§ **Records shown**:
++++++++++

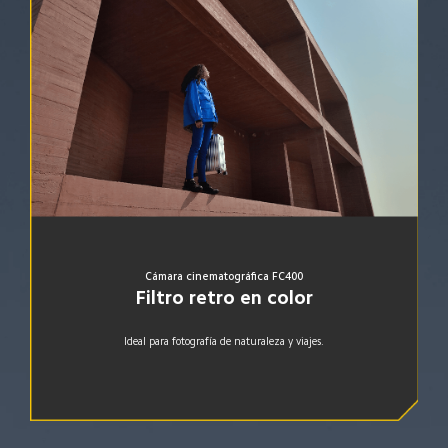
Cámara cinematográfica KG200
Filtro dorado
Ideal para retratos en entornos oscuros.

++++++++++

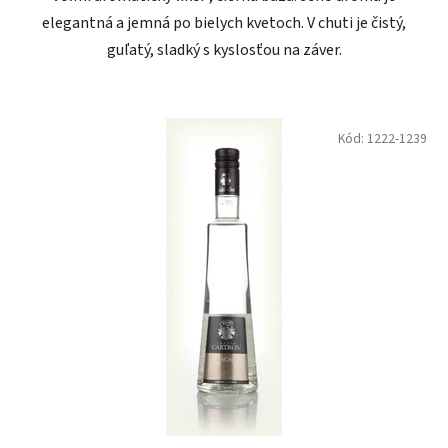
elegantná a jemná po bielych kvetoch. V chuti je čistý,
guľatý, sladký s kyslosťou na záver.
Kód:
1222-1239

++++++++++

Transcribe the lines starting at the line containing "Cámara cinematográfica KG200" and ending at the line containing "Ideal para retratos en entornos oscuros.", both included.

§ **Solution**:
Cámara cinematográfica KG200
Filtro dorado
Ideal para retratos en entornos oscuros.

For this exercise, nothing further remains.